_The problem_. Return the records as they stand. No picture is to be included.

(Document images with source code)
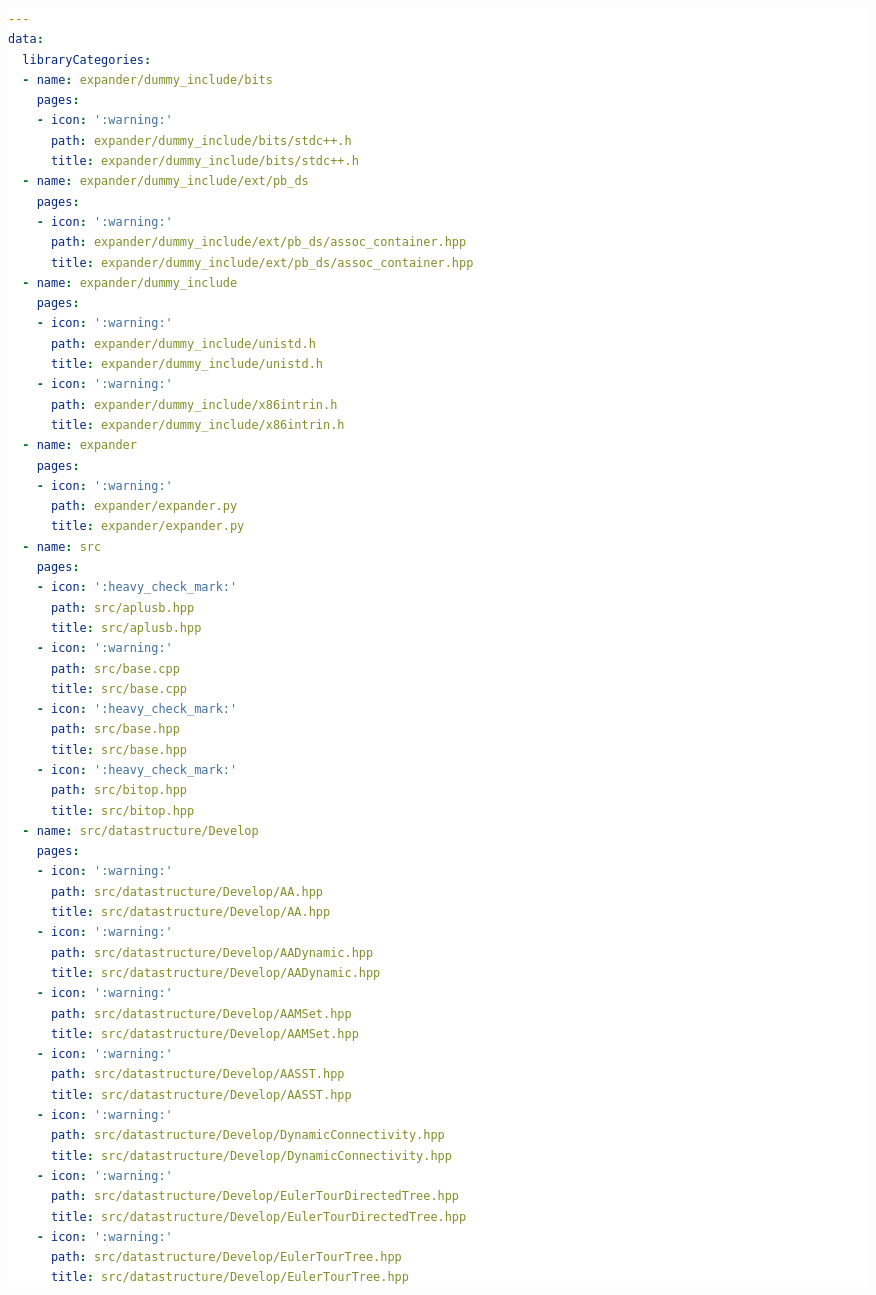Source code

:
 ```yaml
---
data:
  libraryCategories:
  - name: expander/dummy_include/bits
    pages:
    - icon: ':warning:'
      path: expander/dummy_include/bits/stdc++.h
      title: expander/dummy_include/bits/stdc++.h
  - name: expander/dummy_include/ext/pb_ds
    pages:
    - icon: ':warning:'
      path: expander/dummy_include/ext/pb_ds/assoc_container.hpp
      title: expander/dummy_include/ext/pb_ds/assoc_container.hpp
  - name: expander/dummy_include
    pages:
    - icon: ':warning:'
      path: expander/dummy_include/unistd.h
      title: expander/dummy_include/unistd.h
    - icon: ':warning:'
      path: expander/dummy_include/x86intrin.h
      title: expander/dummy_include/x86intrin.h
  - name: expander
    pages:
    - icon: ':warning:'
      path: expander/expander.py
      title: expander/expander.py
  - name: src
    pages:
    - icon: ':heavy_check_mark:'
      path: src/aplusb.hpp
      title: src/aplusb.hpp
    - icon: ':warning:'
      path: src/base.cpp
      title: src/base.cpp
    - icon: ':heavy_check_mark:'
      path: src/base.hpp
      title: src/base.hpp
    - icon: ':heavy_check_mark:'
      path: src/bitop.hpp
      title: src/bitop.hpp
  - name: src/datastructure/Develop
    pages:
    - icon: ':warning:'
      path: src/datastructure/Develop/AA.hpp
      title: src/datastructure/Develop/AA.hpp
    - icon: ':warning:'
      path: src/datastructure/Develop/AADynamic.hpp
      title: src/datastructure/Develop/AADynamic.hpp
    - icon: ':warning:'
      path: src/datastructure/Develop/AAMSet.hpp
      title: src/datastructure/Develop/AAMSet.hpp
    - icon: ':warning:'
      path: src/datastructure/Develop/AASST.hpp
      title: src/datastructure/Develop/AASST.hpp
    - icon: ':warning:'
      path: src/datastructure/Develop/DynamicConnectivity.hpp
      title: src/datastructure/Develop/DynamicConnectivity.hpp
    - icon: ':warning:'
      path: src/datastructure/Develop/EulerTourDirectedTree.hpp
      title: src/datastructure/Develop/EulerTourDirectedTree.hpp
    - icon: ':warning:'
      path: src/datastructure/Develop/EulerTourTree.hpp
      title: src/datastructure/Develop/EulerTourTree.hpp
```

_Solved exercise_.
Source code

:
 ```yaml
---
data:
  libraryCategories:
  - name: expander/dummy_include/bits
    pages:
    - icon: ':warning:'
      path: expander/dummy_include/bits/stdc++.h
      title: expander/dummy_include/bits/stdc++.h
  - name: expander/dummy_include/ext/pb_ds
    pages:
    - icon: ':warning:'
      path: expander/dummy_include/ext/pb_ds/assoc_container.hpp
      title: expander/dummy_include/ext/pb_ds/assoc_container.hpp
  - name: expander/dummy_include
    pages:
    - icon: ':warning:'
      path: expander/dummy_include/unistd.h
      title: expander/dummy_include/unistd.h
    - icon: ':warning:'
      path: expander/dummy_include/x86intrin.h
      title: expander/dummy_include/x86intrin.h
  - name: expander
    pages:
    - icon: ':warning:'
      path: expander/expander.py
      title: expander/expander.py
  - name: src
    pages:
    - icon: ':heavy_check_mark:'
      path: src/aplusb.hpp
      title: src/aplusb.hpp
    - icon: ':warning:'
      path: src/base.cpp
      title: src/base.cpp
    - icon: ':heavy_check_mark:'
      path: src/base.hpp
      title: src/base.hpp
    - icon: ':heavy_check_mark:'
      path: src/bitop.hpp
      title: src/bitop.hpp
  - name: src/datastructure/Develop
    pages:
    - icon: ':warning:'
      path: src/datastructure/Develop/AA.hpp
      title: src/datastructure/Develop/AA.hpp
    - icon: ':warning:'
      path: src/datastructure/Develop/AADynamic.hpp
      title: src/datastructure/Develop/AADynamic.hpp
    - icon: ':warning:'
      path: src/datastructure/Develop/AAMSet.hpp
      title: src/datastructure/Develop/AAMSet.hpp
    - icon: ':warning:'
      path: src/datastructure/Develop/AASST.hpp
      title: src/datastructure/Develop/AASST.hpp
    - icon: ':warning:'
      path: src/datastructure/Develop/DynamicConnectivity.hpp
      title: src/datastructure/Develop/DynamicConnectivity.hpp
    - icon: ':warning:'
      path: src/datastructure/Develop/EulerTourDirectedTree.hpp
      title: src/datastructure/Develop/EulerTourDirectedTree.hpp
    - icon: ':warning:'
      path: src/datastructure/Develop/EulerTourTree.hpp
      title: src/datastructure/Develop/EulerTourTree.hpp
```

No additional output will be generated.